*SUPPLIED MATERIAL*.

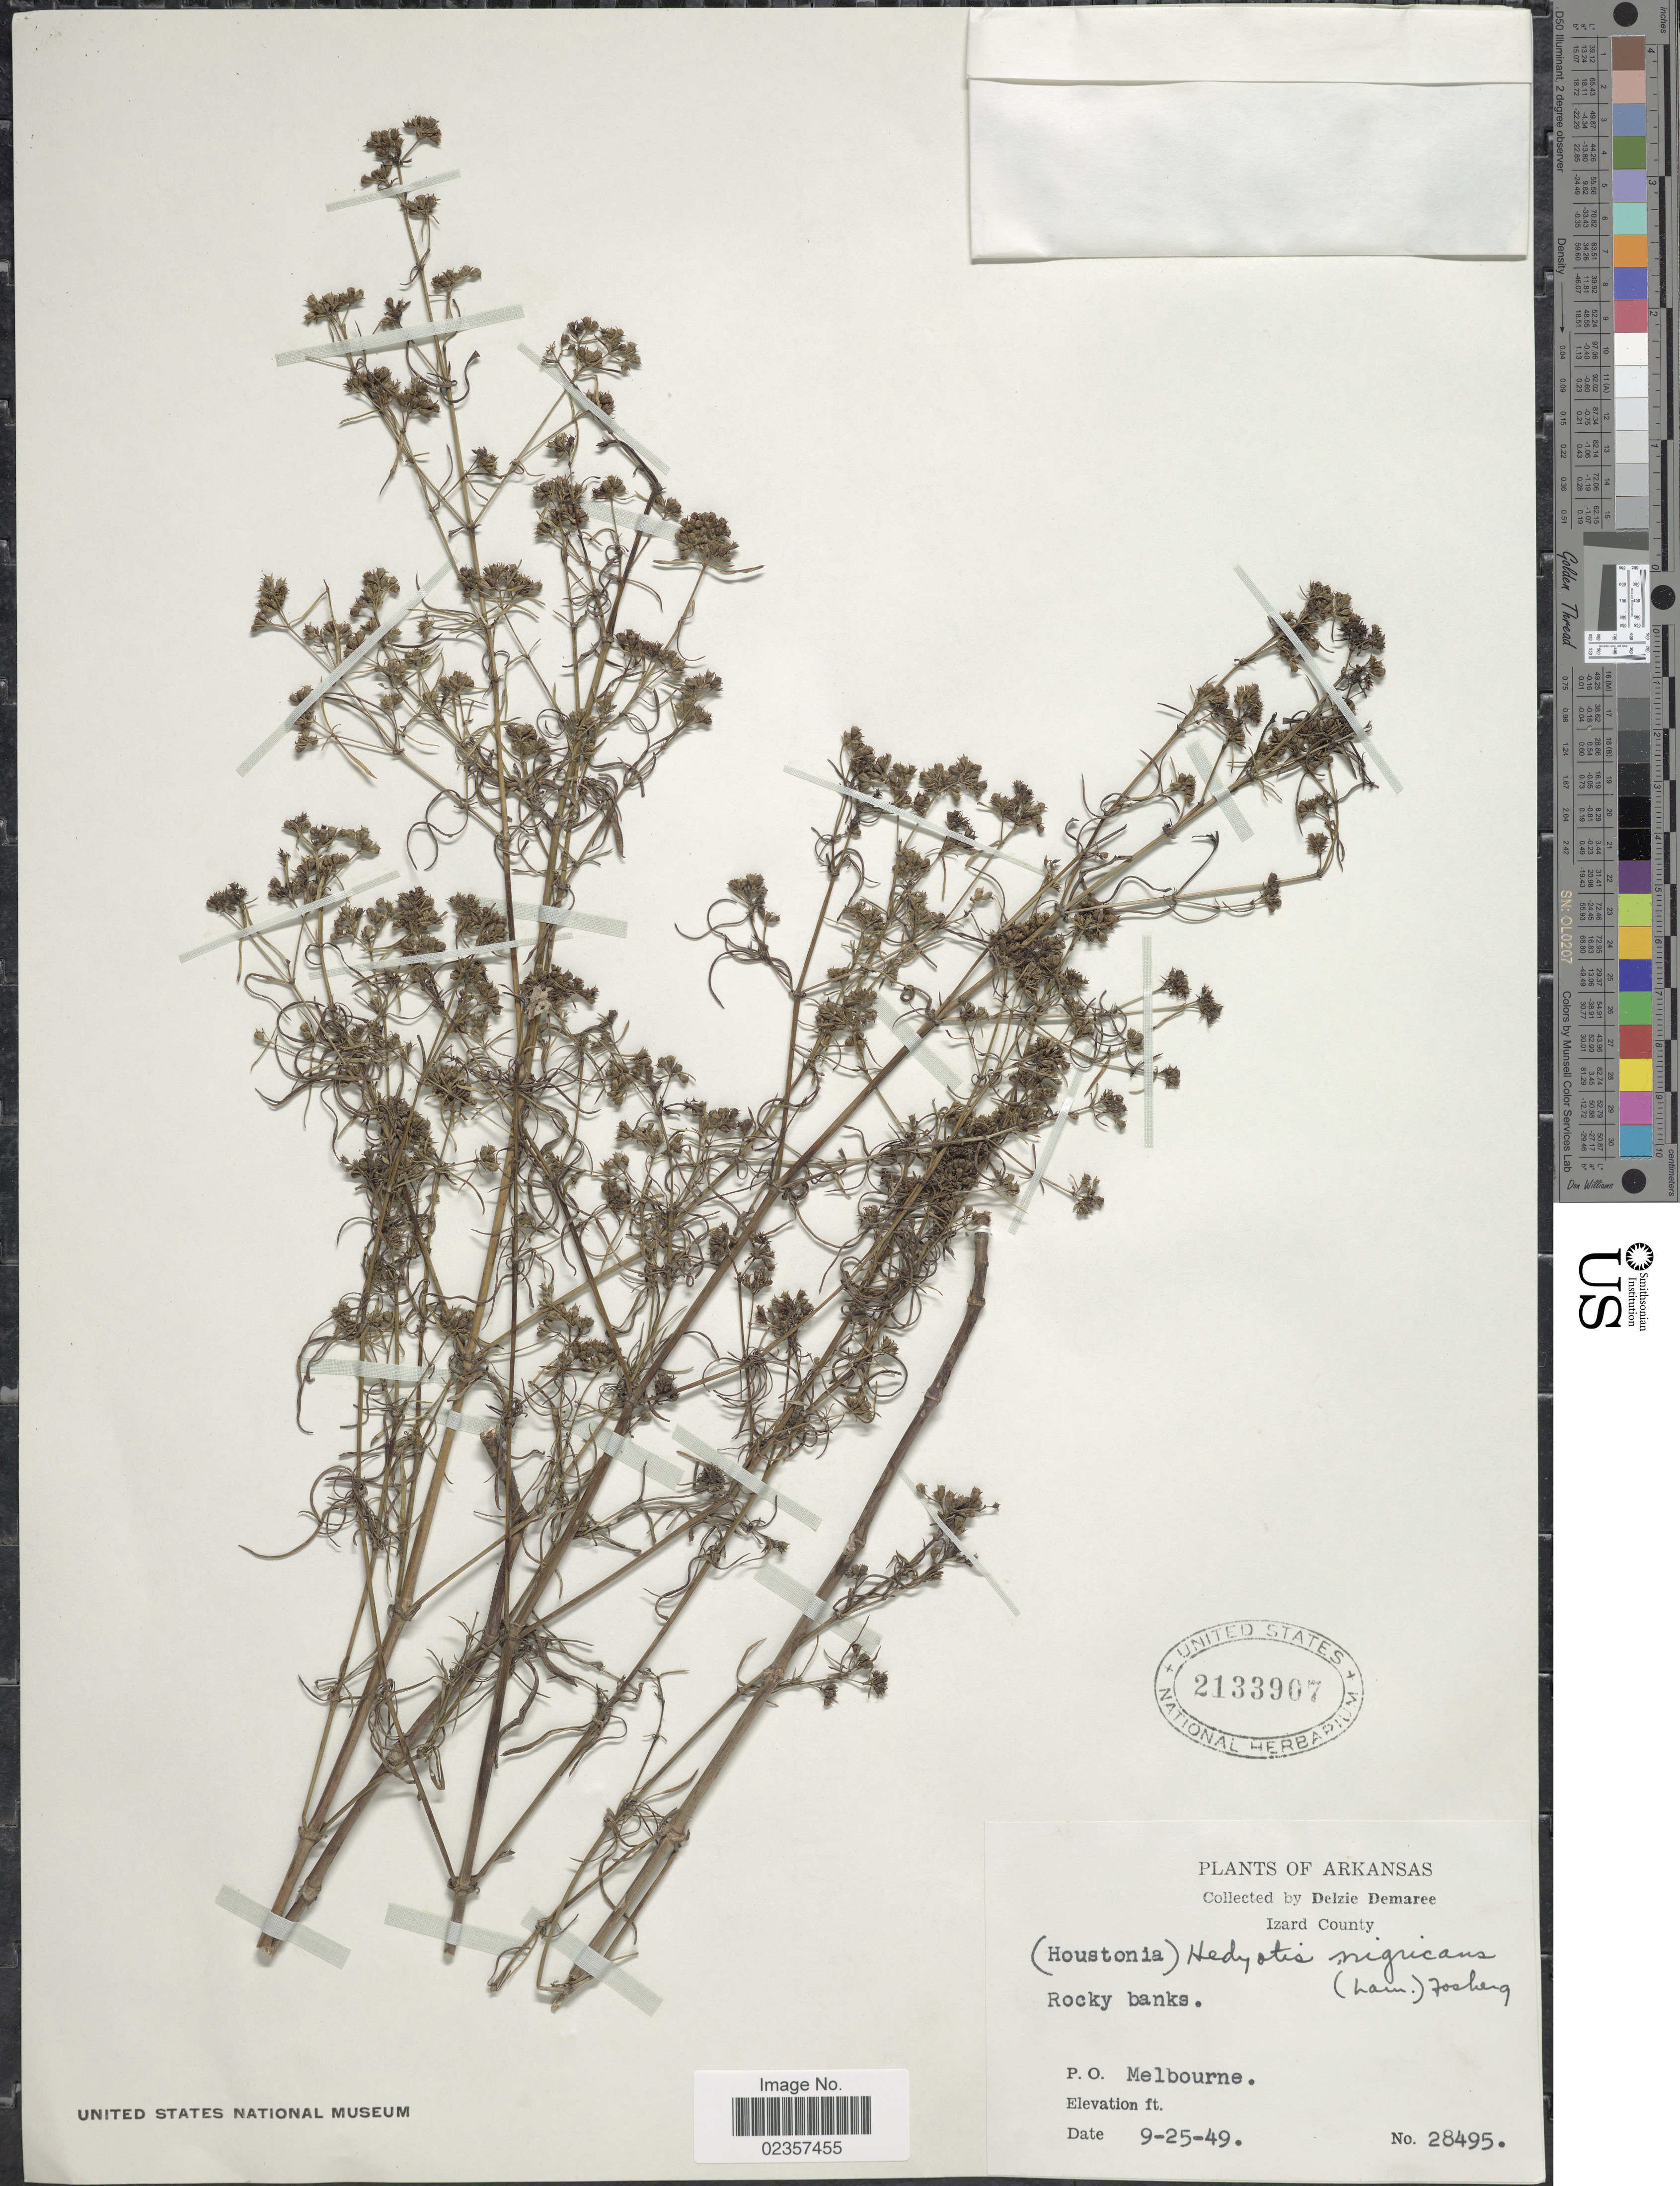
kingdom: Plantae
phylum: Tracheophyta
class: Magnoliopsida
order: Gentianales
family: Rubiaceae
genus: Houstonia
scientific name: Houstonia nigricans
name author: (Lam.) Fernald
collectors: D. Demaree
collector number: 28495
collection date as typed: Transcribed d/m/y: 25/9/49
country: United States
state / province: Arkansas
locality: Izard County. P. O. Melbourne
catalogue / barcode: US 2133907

*PROMPT*.
Retype every line from the one containing "scientific name: Houstonia nigricans" through the last line of the records, both included, keeping each line unchanged.

*EXERCISE RESPONSE*.
scientific name: Houstonia nigricans
name author: (Lam.) Fernald
collectors: D. Demaree
collector number: 28495
collection date as typed: Transcribed d/m/y: 25/9/49
country: United States
state / province: Arkansas
locality: Izard County. P. O. Melbourne
catalogue / barcode: US 2133907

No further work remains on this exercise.